A equipe do ministro Guido Mantega adotou medidas heterodoxas no comércio exterior como a alta de 30 pontos porcentuais do IPI dos carros importados ou a transformação do imposto de importação do vestuário em valor fixo (a medida já é lei, mas não foi regulamentada).

A Receita Federal se tornou protagonista no esforço de defender a indústria. Na semana passada, deflagrou a operação Maré Vermelha, que torna mais rigorosa a importação de vários bens de consumo. "Com 200 servidores envolvidos, a mobilização da operação é histórica", disse Ernani Argolo Checcucci Filho, subsecretário de aduanas e relações internacionais.

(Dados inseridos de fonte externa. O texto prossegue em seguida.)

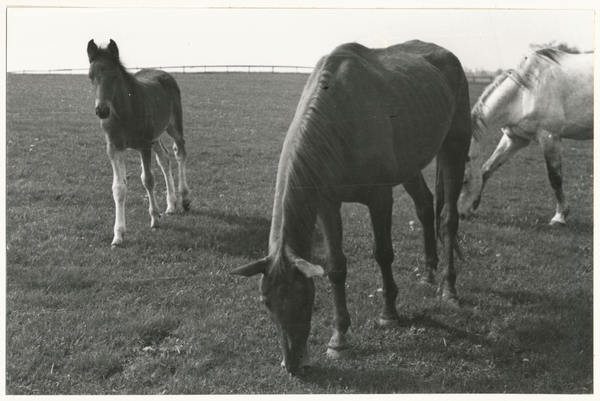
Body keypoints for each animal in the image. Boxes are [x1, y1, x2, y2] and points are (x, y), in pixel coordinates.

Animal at [85, 39, 190, 245]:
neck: (124, 112)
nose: (102, 111)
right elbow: (118, 187)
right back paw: (171, 205)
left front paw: (155, 218)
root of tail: (164, 73)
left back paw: (184, 198)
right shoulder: (114, 148)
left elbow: (148, 180)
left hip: (172, 123)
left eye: (114, 75)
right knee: (164, 158)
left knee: (179, 149)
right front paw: (118, 235)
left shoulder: (143, 145)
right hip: (155, 136)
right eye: (90, 76)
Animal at [232, 40, 472, 376]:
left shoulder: (380, 198)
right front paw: (339, 339)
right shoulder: (327, 203)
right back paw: (428, 273)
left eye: (305, 299)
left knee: (448, 218)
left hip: (454, 147)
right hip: (410, 163)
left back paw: (449, 290)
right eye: (266, 303)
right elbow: (336, 267)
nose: (292, 364)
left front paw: (389, 313)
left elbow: (383, 254)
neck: (341, 116)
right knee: (425, 207)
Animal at [458, 47, 592, 225]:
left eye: (465, 180)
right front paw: (474, 207)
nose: (460, 215)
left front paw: (560, 217)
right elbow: (487, 168)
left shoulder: (549, 136)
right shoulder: (515, 139)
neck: (525, 92)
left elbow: (555, 177)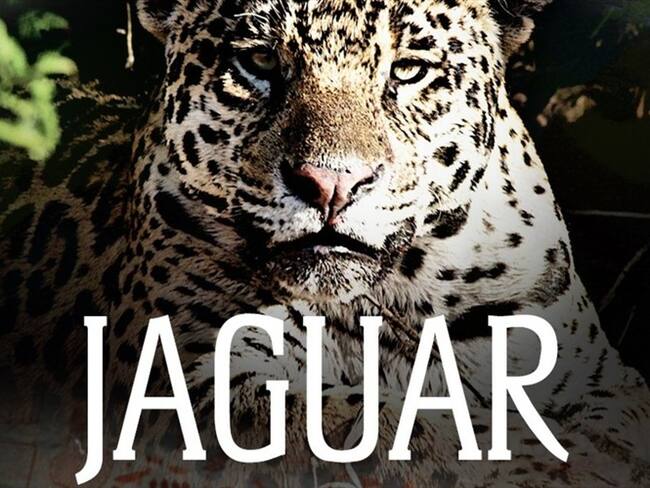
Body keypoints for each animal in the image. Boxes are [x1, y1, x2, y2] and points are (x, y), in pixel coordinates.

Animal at [1, 0, 649, 486]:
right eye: (260, 60)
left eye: (409, 70)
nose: (330, 183)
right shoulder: (187, 374)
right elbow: (349, 420)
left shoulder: (594, 376)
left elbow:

O órgão discute convênio com o Inmetro para verificar se os produtos importados respeitam normas de qualidade e segurança. Importadores temem que fiscalização vire barreira técnica.

Reforço. Os mecanismos de defesa comercial tradicionais foram reforçados. O governo Dilma aplicou 14 taxas antidumping e outras 11 investigações estão em curso. Também retomou a utilização das salvaguardas e implementou novos instrumentos, como combate a triangulação e investigação de subsídios.

Para Rubens Ricupero, ex-secretário-geral da Unctad, "o Brasil segue o caminho da Argentina" - país criticado pelo protecionismo. Ele diz que a desindustrialização é grave e que as medidas seriam aceitáveis se fossem temporárias e acompanhadas de reformas estruturais.

Vera Thorstensen, professora da Fundação Getúlio Vargas (FGV), argumenta que o Brasil não é protecionista, porque utiliza mecanismos previstos nas regras internacionais. Além disso, a valorização do real anula as tarifas de importação. "A não ser que se discuta a manipulação do câmbio na OMC, o País vai ter que inventar medidas cinzentas para se defender".